The data:
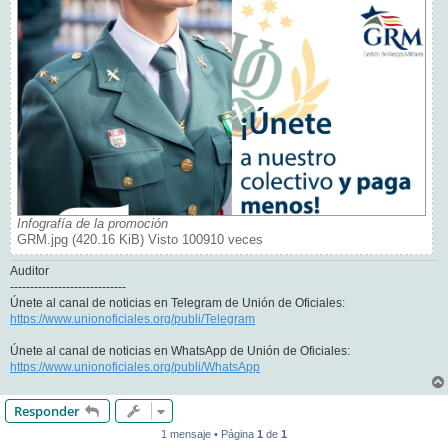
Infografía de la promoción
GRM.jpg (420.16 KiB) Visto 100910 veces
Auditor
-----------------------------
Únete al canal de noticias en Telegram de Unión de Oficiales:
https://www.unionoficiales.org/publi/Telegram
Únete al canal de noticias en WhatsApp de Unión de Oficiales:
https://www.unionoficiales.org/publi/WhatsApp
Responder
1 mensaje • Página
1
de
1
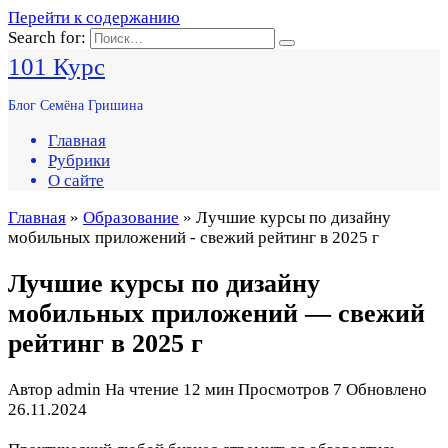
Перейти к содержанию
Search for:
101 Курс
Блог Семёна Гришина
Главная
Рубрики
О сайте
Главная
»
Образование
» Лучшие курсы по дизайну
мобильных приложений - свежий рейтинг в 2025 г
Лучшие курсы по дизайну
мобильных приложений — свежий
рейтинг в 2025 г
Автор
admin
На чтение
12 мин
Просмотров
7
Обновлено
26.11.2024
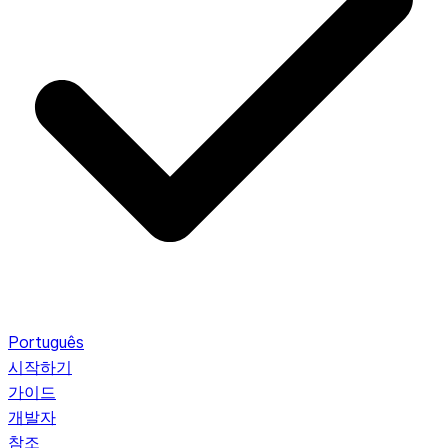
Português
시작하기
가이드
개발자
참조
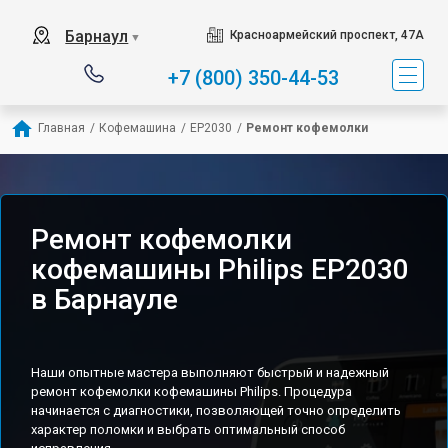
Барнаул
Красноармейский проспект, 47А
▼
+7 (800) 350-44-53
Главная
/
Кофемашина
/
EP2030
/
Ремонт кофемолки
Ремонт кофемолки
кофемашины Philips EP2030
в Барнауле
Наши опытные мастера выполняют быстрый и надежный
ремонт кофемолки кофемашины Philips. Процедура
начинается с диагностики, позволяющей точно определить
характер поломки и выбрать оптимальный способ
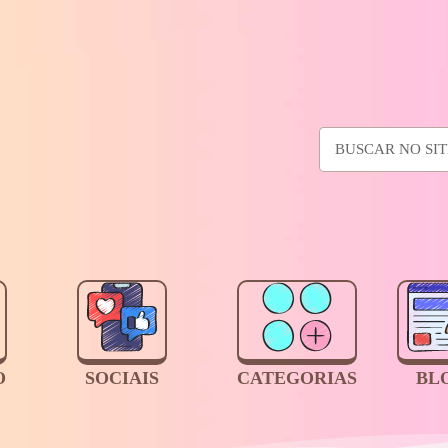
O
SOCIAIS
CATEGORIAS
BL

What the task asks: Rewrite the text of all the rows above, replacing "Philips" with "Saeco" wherever it occurs and keeping everything else unchanged. Omit the pictures.

Exercise solution:
Infografía de la promoción
GRM.jpg (420.16 KiB) Visto 100910 veces
Auditor
-----------------------------
Únete al canal de noticias en Telegram de Unión de Oficiales:
https://www.unionoficiales.org/publi/Telegram
Únete al canal de noticias en WhatsApp de Unión de Oficiales:
https://www.unionoficiales.org/publi/WhatsApp
Responder
1 mensaje • Página
1
de
1
Перейти к содержанию
Search for:
101 Курс
Блог Семёна Гришина
Главная
Рубрики
О сайте
Главная
»
Образование
» Лучшие курсы по дизайну
мобильных приложений - свежий рейтинг в 2025 г
Лучшие курсы по дизайну
мобильных приложений — свежий
рейтинг в 2025 г
Автор
admin
На чтение
12 мин
Просмотров
7
Обновлено
26.11.2024
Português
시작하기
가이드
개발자
참조
Барнаул
Красноармейский проспект, 47А
▼
+7 (800) 350-44-53
Главная
/
Кофемашина
/
EP2030
/
Ремонт кофемолки
Ремонт кофемолки
кофемашины Saeco EP2030
в Барнауле
Наши опытные мастера выполняют быстрый и надежный
ремонт кофемолки кофемашины Saeco. Процедура
начинается с диагностики, позволяющей точно определить
характер поломки и выбрать оптимальный способ
O
SOCIAIS
CATEGORIAS
BL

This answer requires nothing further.